▶ What you are asked to do: This exercise asks for every line of the material that contains the word "logic".

*** Opening Records to process ***

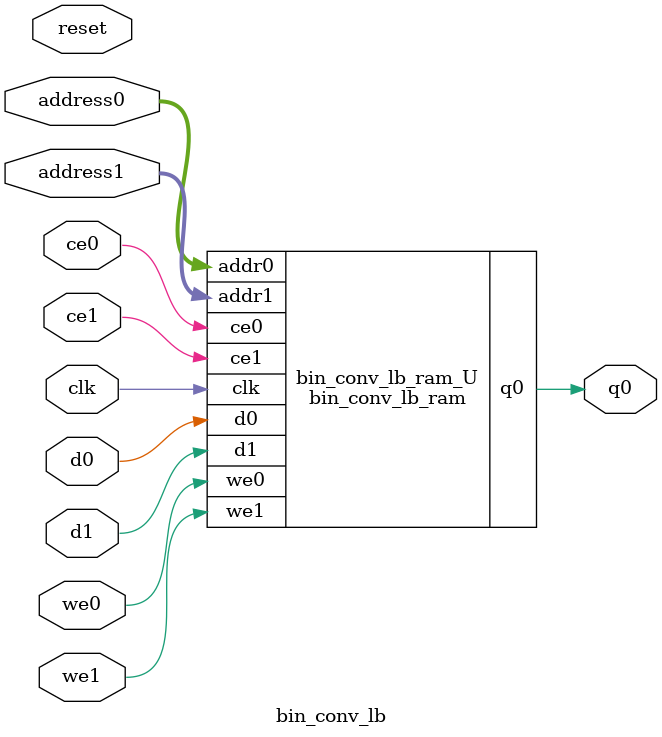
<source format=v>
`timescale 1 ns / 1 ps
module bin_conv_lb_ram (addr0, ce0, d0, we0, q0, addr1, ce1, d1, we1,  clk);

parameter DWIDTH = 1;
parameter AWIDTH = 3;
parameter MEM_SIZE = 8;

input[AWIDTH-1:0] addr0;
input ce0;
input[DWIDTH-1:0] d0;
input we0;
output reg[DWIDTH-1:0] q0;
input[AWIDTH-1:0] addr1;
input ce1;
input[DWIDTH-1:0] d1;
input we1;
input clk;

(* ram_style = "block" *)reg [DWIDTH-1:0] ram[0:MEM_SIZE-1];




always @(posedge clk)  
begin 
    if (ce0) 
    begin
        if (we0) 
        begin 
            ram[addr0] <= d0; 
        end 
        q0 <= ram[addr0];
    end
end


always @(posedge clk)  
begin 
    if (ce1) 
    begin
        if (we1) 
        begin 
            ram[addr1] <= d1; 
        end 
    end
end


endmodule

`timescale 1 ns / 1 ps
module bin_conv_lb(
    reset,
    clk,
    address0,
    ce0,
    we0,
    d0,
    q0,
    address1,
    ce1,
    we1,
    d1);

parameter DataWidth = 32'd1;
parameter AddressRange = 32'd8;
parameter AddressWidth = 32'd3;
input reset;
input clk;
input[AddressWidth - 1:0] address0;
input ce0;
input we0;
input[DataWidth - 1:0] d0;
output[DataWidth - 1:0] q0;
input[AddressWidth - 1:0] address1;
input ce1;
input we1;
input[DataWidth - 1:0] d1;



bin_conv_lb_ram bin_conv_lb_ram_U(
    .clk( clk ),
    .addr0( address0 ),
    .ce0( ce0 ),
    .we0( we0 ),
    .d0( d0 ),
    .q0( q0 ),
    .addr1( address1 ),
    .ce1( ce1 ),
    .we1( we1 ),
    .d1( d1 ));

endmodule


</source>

*** Closing Records to process ***
*** Opening Records to process ***

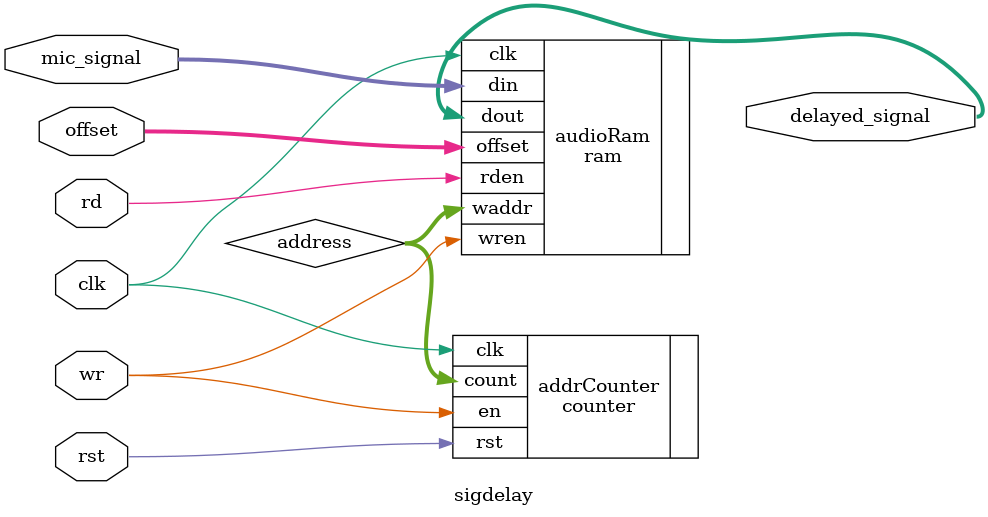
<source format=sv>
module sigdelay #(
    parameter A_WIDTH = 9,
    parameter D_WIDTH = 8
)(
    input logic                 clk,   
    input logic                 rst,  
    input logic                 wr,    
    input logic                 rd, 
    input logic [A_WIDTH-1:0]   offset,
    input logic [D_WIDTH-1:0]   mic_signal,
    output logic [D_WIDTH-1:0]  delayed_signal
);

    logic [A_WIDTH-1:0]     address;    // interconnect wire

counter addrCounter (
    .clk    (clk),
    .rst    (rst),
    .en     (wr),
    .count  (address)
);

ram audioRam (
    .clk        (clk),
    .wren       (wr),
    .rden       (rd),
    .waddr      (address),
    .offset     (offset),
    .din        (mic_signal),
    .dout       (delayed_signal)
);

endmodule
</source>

*** Closing Records to process ***

▶ Result of the exercise:
    input logic                 clk,   
    input logic                 rst,  
    input logic                 wr,    
    input logic                 rd, 
    input logic [A_WIDTH-1:0]   offset,
    input logic [D_WIDTH-1:0]   mic_signal,
    output logic [D_WIDTH-1:0]  delayed_signal
    logic [A_WIDTH-1:0]     address;    // interconnect wire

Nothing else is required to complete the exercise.